Tasks
1. In the profile of Alison E. Cooley, what award did she receive in 2004?
2. Repeat, word for word, the stretch of the Alison E. Cooley profile below that runs from "Academic background" up to and including "Empire (born 1970)".
3. Pick up the Alison E. Cooley profile below right after its last sentence and keep writing it.

Selection
————

Academic background
- Alma mater: University of Oxford
- Thesis: The role of inscribed monuments in transforming public space at Pompeii and Ostia

Academic work
- Discipline: Classics
- Sub-discipline: Epigraphy
- Institutions: University of Warwick

= Alison E. Cooley =

British historian of the Roman Empire (born 1970)

Alison E. Cooley is a British classicist specialising in Latin epigraphy. She is a professor at the University of Warwick, former head of its Department of Classics and Ancient History, and current deputy head (until April 2025). In 2004, she was awarded The Butterworth Memorial Teaching Award. Cooley is the President of the British Epigraphy Society.

== Life ==
Alison E. Cooley is a classicist specialising in Latin epigraphy. She qualified with a Master of Arts and a PhD at St John's College, University of Oxford, with a doctoral thesis titled The role of inscribed monuments in transforming public space at Pompeii and Ostia. She is professor of Roman history at the University of Warwick, former head of its Department of Classics and Ancient History, and current deputy head (until April 2025). In 2004, she was awarded The Butterworth Memorial Teaching Award. Cooley is the President of the British Epigraphy Society. She is the honorary publications officer for the Centre for the Study of Ancient Documents (CSAD) at Oxford. From 2013 to 2017 she led an AHRC project, the Ashmolean Latin Inscriptions Project. She has served two three-year terms on the Council of the Society for the Promotion of Roman Studies.

————

Information shown
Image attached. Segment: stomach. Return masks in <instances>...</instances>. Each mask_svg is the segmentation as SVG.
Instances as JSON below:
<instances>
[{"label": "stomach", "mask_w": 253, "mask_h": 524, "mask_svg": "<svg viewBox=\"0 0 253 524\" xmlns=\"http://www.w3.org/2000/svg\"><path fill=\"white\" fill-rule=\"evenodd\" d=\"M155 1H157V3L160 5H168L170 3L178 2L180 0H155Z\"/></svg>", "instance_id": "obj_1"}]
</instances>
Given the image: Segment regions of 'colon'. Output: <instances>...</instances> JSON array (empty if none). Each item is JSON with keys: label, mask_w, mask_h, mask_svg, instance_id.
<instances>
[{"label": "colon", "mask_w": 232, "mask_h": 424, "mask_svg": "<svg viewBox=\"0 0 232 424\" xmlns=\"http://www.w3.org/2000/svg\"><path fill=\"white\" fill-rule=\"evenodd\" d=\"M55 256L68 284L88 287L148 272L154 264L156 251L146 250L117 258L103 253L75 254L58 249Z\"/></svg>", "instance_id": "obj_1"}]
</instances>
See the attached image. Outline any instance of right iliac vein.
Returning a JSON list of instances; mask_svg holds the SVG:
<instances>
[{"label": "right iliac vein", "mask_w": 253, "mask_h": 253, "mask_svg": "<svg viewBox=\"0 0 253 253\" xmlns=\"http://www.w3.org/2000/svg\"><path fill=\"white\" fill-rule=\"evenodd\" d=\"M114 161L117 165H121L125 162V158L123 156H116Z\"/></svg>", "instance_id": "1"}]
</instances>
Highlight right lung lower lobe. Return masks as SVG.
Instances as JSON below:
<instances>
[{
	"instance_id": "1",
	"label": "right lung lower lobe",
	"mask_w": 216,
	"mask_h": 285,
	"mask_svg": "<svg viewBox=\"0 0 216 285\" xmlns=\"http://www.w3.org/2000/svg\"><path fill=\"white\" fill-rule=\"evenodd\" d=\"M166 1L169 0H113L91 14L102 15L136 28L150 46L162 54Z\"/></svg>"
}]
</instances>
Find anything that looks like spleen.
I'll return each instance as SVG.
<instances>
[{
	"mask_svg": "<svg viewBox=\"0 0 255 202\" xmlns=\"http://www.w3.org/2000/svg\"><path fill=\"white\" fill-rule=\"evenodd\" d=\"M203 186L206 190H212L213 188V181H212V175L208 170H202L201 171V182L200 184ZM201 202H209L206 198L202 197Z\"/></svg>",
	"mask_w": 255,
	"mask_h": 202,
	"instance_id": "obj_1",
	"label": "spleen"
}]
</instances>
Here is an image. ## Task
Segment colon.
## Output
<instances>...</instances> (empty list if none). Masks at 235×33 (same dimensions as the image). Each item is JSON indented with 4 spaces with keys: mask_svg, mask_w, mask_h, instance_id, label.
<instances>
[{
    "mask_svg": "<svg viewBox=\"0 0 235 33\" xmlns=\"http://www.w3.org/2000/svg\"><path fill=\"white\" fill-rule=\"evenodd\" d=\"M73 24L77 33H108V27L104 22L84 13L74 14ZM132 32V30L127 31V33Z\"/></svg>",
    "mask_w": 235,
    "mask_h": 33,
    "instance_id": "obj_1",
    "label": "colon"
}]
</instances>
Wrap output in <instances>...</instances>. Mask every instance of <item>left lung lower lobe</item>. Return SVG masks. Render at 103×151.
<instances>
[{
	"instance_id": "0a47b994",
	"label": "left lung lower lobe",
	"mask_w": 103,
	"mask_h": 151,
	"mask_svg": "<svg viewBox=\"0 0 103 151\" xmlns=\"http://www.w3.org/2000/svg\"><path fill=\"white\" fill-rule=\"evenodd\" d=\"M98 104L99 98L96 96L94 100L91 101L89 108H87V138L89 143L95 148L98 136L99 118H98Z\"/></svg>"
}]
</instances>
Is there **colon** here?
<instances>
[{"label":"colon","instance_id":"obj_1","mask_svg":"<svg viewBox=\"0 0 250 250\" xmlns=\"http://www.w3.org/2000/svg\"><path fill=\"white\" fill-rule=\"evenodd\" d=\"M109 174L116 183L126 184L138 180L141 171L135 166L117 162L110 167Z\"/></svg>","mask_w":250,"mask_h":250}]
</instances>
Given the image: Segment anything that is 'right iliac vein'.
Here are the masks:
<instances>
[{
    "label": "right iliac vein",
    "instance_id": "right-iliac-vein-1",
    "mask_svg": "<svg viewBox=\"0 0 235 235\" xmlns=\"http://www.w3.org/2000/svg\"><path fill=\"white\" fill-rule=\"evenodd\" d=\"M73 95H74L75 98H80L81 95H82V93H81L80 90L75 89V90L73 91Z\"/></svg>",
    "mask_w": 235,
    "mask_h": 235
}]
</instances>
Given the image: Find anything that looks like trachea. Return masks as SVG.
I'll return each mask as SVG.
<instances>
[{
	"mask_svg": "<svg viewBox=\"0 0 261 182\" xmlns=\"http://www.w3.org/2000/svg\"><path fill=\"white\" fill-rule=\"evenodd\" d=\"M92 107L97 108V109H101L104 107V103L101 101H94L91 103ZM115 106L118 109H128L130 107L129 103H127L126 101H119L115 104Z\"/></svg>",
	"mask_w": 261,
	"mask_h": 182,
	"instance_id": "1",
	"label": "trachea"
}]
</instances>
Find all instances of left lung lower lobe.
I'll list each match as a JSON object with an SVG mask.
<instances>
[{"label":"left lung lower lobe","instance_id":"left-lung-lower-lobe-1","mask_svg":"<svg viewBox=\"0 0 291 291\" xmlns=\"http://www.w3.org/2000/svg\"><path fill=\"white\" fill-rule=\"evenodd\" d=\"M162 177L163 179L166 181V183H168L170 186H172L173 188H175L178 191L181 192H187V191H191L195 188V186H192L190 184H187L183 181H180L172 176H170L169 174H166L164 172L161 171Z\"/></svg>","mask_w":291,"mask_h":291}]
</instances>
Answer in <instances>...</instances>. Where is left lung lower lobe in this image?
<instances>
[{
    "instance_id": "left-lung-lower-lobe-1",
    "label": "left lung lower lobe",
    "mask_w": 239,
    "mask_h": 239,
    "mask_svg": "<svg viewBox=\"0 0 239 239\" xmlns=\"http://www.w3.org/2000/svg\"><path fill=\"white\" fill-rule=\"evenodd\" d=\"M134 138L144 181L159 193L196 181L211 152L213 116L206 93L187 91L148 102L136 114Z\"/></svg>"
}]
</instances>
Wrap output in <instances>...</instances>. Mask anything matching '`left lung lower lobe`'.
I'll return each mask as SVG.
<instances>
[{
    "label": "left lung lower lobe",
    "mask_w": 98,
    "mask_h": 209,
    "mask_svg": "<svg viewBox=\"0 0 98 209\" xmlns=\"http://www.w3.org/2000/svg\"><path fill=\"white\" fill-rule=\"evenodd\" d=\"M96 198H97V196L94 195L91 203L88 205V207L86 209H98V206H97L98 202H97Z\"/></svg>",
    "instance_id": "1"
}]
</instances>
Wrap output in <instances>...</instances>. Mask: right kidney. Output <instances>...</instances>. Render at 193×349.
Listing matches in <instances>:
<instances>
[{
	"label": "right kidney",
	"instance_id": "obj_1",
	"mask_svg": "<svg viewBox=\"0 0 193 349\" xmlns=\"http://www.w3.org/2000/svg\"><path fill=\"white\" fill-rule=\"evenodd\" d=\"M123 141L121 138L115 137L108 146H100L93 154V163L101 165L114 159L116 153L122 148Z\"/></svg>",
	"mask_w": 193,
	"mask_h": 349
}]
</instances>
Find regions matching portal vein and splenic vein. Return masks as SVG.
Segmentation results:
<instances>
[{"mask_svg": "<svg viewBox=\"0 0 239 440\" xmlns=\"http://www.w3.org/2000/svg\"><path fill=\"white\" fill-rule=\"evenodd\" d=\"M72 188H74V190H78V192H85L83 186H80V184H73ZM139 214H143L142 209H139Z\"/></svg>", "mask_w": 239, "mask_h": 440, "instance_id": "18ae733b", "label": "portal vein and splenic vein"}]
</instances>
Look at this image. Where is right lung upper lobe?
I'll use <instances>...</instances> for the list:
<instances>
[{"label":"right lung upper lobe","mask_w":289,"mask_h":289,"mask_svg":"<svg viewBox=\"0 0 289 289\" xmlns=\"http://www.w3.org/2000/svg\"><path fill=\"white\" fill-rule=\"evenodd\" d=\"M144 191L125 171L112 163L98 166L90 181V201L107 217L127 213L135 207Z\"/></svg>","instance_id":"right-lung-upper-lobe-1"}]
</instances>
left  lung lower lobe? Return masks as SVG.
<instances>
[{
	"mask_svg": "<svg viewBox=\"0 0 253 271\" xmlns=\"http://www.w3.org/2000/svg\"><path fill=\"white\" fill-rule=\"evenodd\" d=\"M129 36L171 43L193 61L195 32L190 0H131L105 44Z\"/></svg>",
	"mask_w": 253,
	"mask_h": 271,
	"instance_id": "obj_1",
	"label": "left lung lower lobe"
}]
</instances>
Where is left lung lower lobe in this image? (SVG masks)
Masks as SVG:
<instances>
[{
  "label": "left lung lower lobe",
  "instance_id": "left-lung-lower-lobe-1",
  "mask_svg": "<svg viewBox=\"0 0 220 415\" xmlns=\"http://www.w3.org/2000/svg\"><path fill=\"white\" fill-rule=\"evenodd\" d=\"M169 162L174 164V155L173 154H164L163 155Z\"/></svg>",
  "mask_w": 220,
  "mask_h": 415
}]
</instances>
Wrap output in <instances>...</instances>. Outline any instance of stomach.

————

The replies
1. The Butterworth Memorial Teaching Award.

2.
Academic background
- Alma mater: University of Oxford
- Thesis: The role of inscribed monuments in transforming public space at Pompeii and Ostia

Academic work
- Discipline: Classics
- Sub-discipline: Epigraphy
- Institutions: University of Warwick

= Alison E. Cooley =

British historian of the Roman Empire (born 1970)

3.
==Writing==
Cooley has published widely on epigraphy as well as organising conferences on the topic. Bohdan Chernyukh, writing in Censurae Librorum, praised the "meticulous analysis and description of the inscriptions" in Cooley's Cambridge Manual of Latin Epigraphy (2012). The Bryn Mawr Classical Review said of the second edition (2014) of her sourcebook on Pompeii and Herculaneum that it was "an essential resource for anyone researching or teaching about Pompeii".

==Selected publications==
- Pompeii: A Sourcebook, Routledge, London, 2004. (with M.G.L. Cooley) (Second edition 2014 as Pompeii and Herculaneum: A Sourcebook)
- Res Gestae divi Augusti, edition with introduction, translation, and commentary. Cambridge University Press, Cambridge, 2009.
- "History and Inscriptions, Rome" in The Oxford History of Historical Writing, Vol. 1, eds. A. Feldherr & G. Hardy. Oxford University Press, Oxford, 2011, pp. 244–64.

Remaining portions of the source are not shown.